Kießig: Also mein Eindruck ist, dass das Format wahnsinnig wichtig ist, gerade im Moment. Also man kann ja auch Trost noch mal anders definieren. Und ja, wir werden alt, wir erleben eine Welt, die immer weiter aus den Fugen gerät. Wer tröstet uns dann eigentlich darüber, was wir alles kaputt machen hier? Und von daher glaube ich, ist es ein wichtiges Format, wünschte mir, dass es mehr und von selber mehr auf die Sprünge kommt. Aber wie das heute in diesem ganzen Segment marktmäßig ist, muss man es halt irgendwie platzieren. Man muss dann Leute kriegen, die das veranstalten. Das kostet natürlich auch Geld. Das sind also Dinge, aber wichtig - und es wird niemals unwichtig werden. Also Trost und mit diesen letztlichen Fragen, mit denen sich ja auch Kirche beschäftigt, umzugehen, ist einfach wesentlich. Und wir beschäftigen uns ganz, ganz viel mit den Vorverletzten und den vorvor-vorletzten Fragen, aber mit diesem letzten harten Brocken wenig. Und da müssen wir ran, glaube ich.

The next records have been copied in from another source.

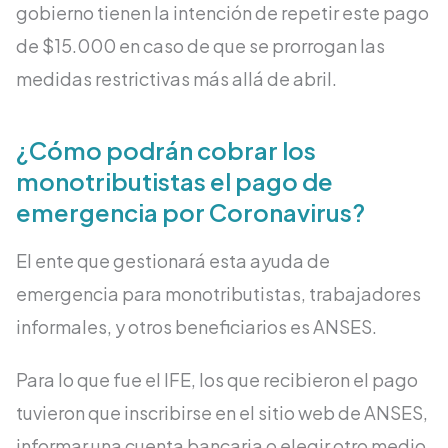
gobierno tienen la intención de repetir este pago
de $15.000 en caso de que se prorrogan las
medidas restrictivas más allá de abril.
¿Cómo podrán cobrar los
monotributistas el pago de
emergencia por Coronavirus?
El ente que gestionará esta ayuda de
emergencia para monotributistas, trabajadores
informales, y otros beneficiarios es ANSES.
Para lo que fue el IFE, los que recibieron el pago
tuvieron que inscribirse en el sitio web de ANSES,
informar una cuenta bancaria o elegir otro medio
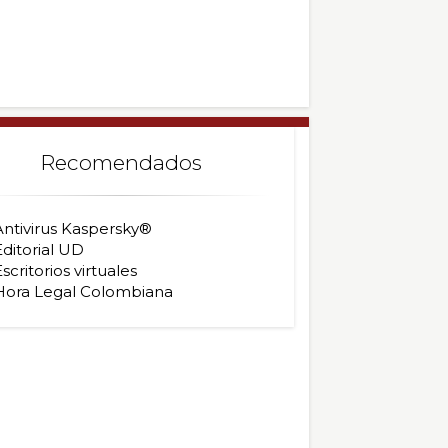
Recomendados
Antivirus Kaspersky®
Editorial UD
scritorios virtuales
Hora Legal Colombiana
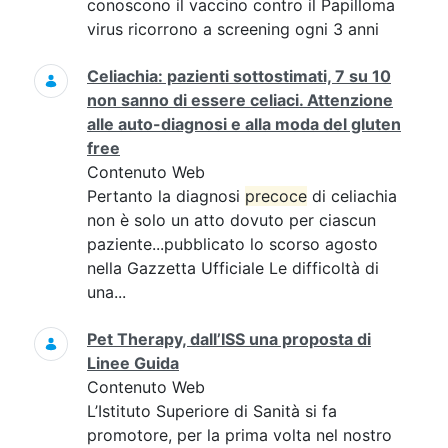
conoscono il vaccino contro il Papilloma
virus ricorrono a screening ogni 3 anni
Celiachia: pazienti sottostimati, 7 su 10
non sanno di essere celiaci. Attenzione
alle auto-diagnosi e alla moda del gluten
free
Contenuto Web
Pertanto la diagnosi
precoce
di celiachia
non è solo un atto dovuto per ciascun
paziente...pubblicato lo scorso agosto
nella Gazzetta Ufficiale Le difficoltà di
una...
Pet Therapy, dall’ISS una proposta di
Linee Guida
Contenuto Web
L’Istituto Superiore di Sanità si fa
promotore, per la prima volta nel nostro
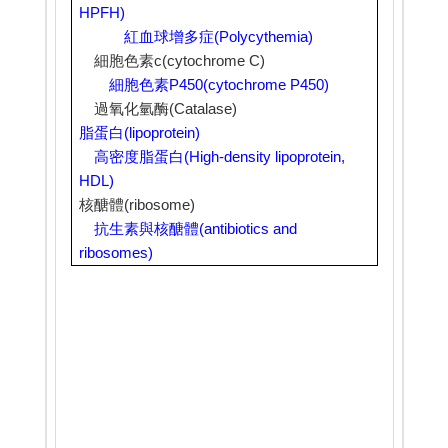
HPFH)
紅血球增多症
(Polycythemia)
細胞色素
c(cytochrome C)
細胞色素
P450(cytochrome P450)
過氧化氫酶
(Catalase)
脂蛋白
(lipoprotein)
高密度脂蛋白
(High-density lipoprotein,
HDL)
核醣體
(ribosome)
抗生素與核醣體
(antibiotics and
ribosomes)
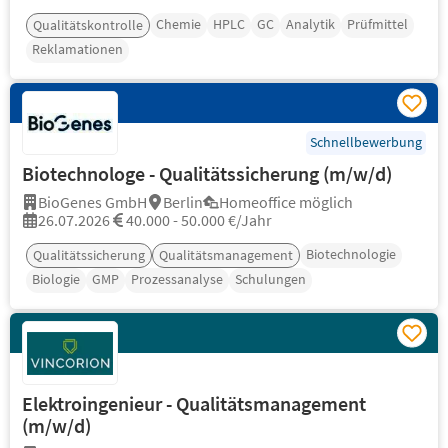
Chemie
HPLC
GC
Analytik
Prüfmittel
Qualitätskontrolle
Reklamationen
Schnellbewerbung
Biotechnologe - Qualitätssicherung (m/w/d)
BioGenes GmbH
Berlin
Homeoffice möglich
26.07.2026
40.000 - 50.000 €/Jahr
Biotechnologie
Qualitätssicherung
Qualitätsmanagement
Biologie
GMP
Prozessanalyse
Schulungen
Elektroingenieur - Qualitätsmanagement
(m/w/d)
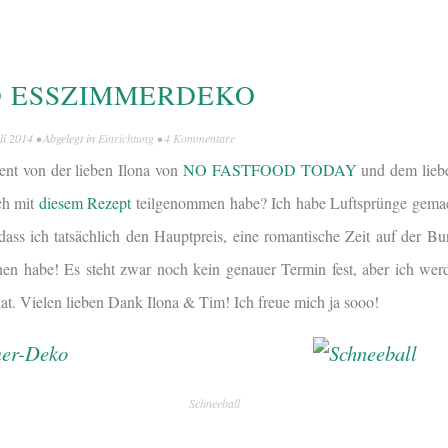
D ESSZIMMERDEKO
li 2014
• Abgelegt in
Einrichtung
•
4 Kommentare
nt von der lieben Ilona von
NO FASTFOOD TODAY
und dem lieb
ch mit
diesem Rezept
teilgenommen habe? Ich habe Luftsprünge gemach
 dass ich tatsächlich den Hauptpreis, eine romantische Zeit auf der B
 habe! Es steht zwar noch kein genauer Termin fest, aber ich werd
hat. Vielen lieben Dank Ilona & Tim! Ich freue mich ja sooo!
Schneeball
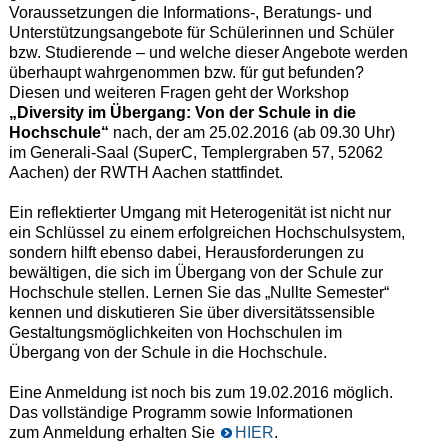
Voraussetzungen die Informations-, Beratungs- und
Unterstützungsangebote für Schülerinnen und Schüler
bzw. Studierende – und welche dieser Angebote werden
überhaupt wahrgenommen bzw. für gut befunden?
Diesen und weiteren Fragen geht der Workshop
„Diversity im Übergang: Von der Schule in die
Hochschule“
nach, der am 25.02.2016 (ab 09.30 Uhr)
im Generali-Saal (SuperC, Templergraben 57, 52062
Aachen) der RWTH Aachen stattfindet.
Ein reflektierter Umgang mit Heterogenität ist nicht nur
ein Schlüssel zu einem erfolgreichen Hochschulsystem,
sondern hilft ebenso dabei, Herausforderungen zu
bewältigen, die sich im Übergang von der Schule zur
Hochschule stellen. Lernen Sie das „Nullte Semester“
kennen und diskutieren Sie über diversitätssensible
Gestaltungsmöglichkeiten von Hochschulen im
Übergang von der Schule in die Hochschule.
Eine Anmeldung ist noch bis zum 19.02.2016 möglich.
Das vollständige Programm sowie Informationen
zum Anmeldung erhalten Sie
HIER
.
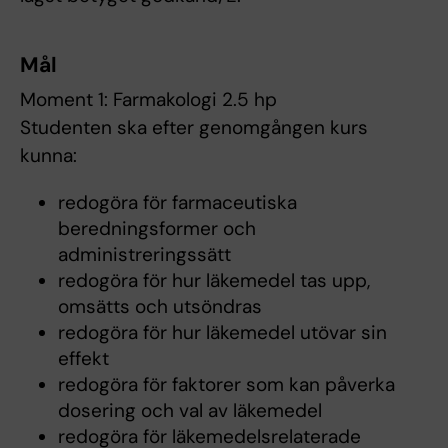
Mål
Moment 1: Farmakologi 2.5 hp
Studenten ska efter genomgången kurs
kunna:
redogöra för farmaceutiska
beredningsformer och
administreringssätt
redogöra för hur läkemedel tas upp,
omsätts och utsöndras
redogöra för hur läkemedel utövar sin
effekt
redogöra för faktorer som kan påverka
dosering och val av läkemedel
redogöra för läkemedelsrelaterade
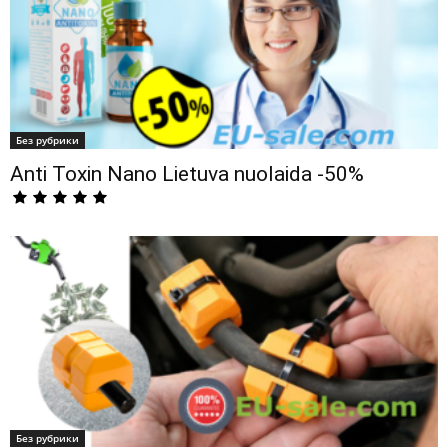
Без рубрики
Anti Toxin Nano Lietuva nuolaida -50%
Без рубрики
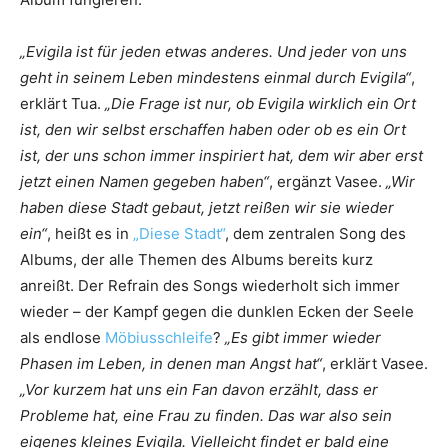
„Evigila ist für jeden etwas anderes. Und jeder von uns
geht in seinem Leben mindestens einmal durch Evigila“
,
erklärt Tua.
„Die Frage ist nur, ob Evigila wirklich ein Ort
ist, den wir selbst erschaffen haben oder ob es ein Ort
ist, der uns schon immer inspiriert hat, dem wir aber erst
jetzt einen Namen gegeben haben“
, ergänzt Vasee.
„Wir
haben diese Stadt gebaut, jetzt reißen wir sie wieder
ein“
, heißt es in
„Diese Stadt“
, dem zentralen Song des
Albums, der alle Themen des Albums bereits kurz
anreißt. Der Refrain des Songs wiederholt sich immer
wieder – der Kampf gegen die dunklen Ecken der Seele
als endlose
Möbiusschleife
?
„Es gibt immer wieder
Phasen im Leben, in denen man Angst hat“
, erklärt Vasee.
„Vor kurzem hat uns ein Fan davon erzählt, dass er
Probleme hat, eine Frau zu finden. Das war also sein
eigenes kleines Evigila. Vielleicht findet er bald eine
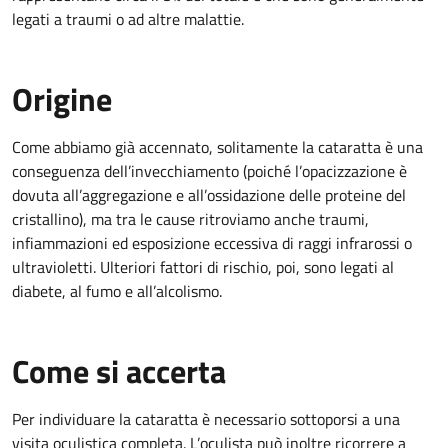
legati a traumi o ad altre malattie.
Origine
Come abbiamo già accennato, solitamente la cataratta è una
conseguenza dell’invecchiamento (poiché l’opacizzazione è
dovuta all’aggregazione e all’ossidazione delle proteine del
cristallino), ma tra le cause ritroviamo anche traumi,
infiammazioni ed esposizione eccessiva di raggi infrarossi o
ultravioletti. Ulteriori fattori di rischio, poi, sono legati al
diabete, al fumo e all’alcolismo.
Come si accerta
Per individuare la cataratta è necessario sottoporsi a una
visita oculistica completa. L’oculista può inoltre ricorrere a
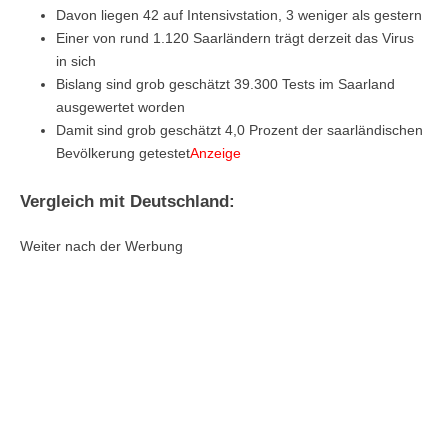
Davon liegen 42 auf Intensivstation, 3 weniger als gestern
Einer von rund 1.120 Saarländern trägt derzeit das Virus
in sich
Bislang sind grob geschätzt 39.300 Tests im Saarland
ausgewertet worden
Damit sind grob geschätzt 4,0 Prozent der saarländischen
Bevölkerung getestet
Anzeige
Vergleich mit Deutschland:
Weiter nach der Werbung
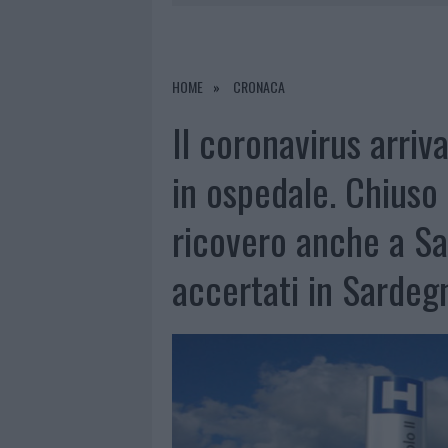
6 AGOSTO 2026
|
METEO OLBIA 7 A
6 AGOSTO 2026
|
INCENDI, A SAN PASQUALE ARRIV
6 AGOSTO 2026
|
ANDREA MURA CONQUISTA PALAU
HOME
CRONACA
6 AGOSTO 2026
|
CALANGIANUS, ALLARME SUL CENT
Il coronavirus arriv
in ospedale. Chiuso 
ricovero anche a Sas
accertati in Sardeg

Autor: Die nächsten Trostkonzerte stehen schon im Terminplan der Band: Kommenden Sonntag, 9. November, um 17 Uhr in der Friedenskirche in Potsdam und in zwei Wochen, am 16. November, ebenfalls um 17 Uhr in der Kirche St. Joseph in Berlin-Köpenick. Der Eintritt ist jeweils frei - für alle, die Trost suchen und finden wollen. Infos gibt’s auch im Internet.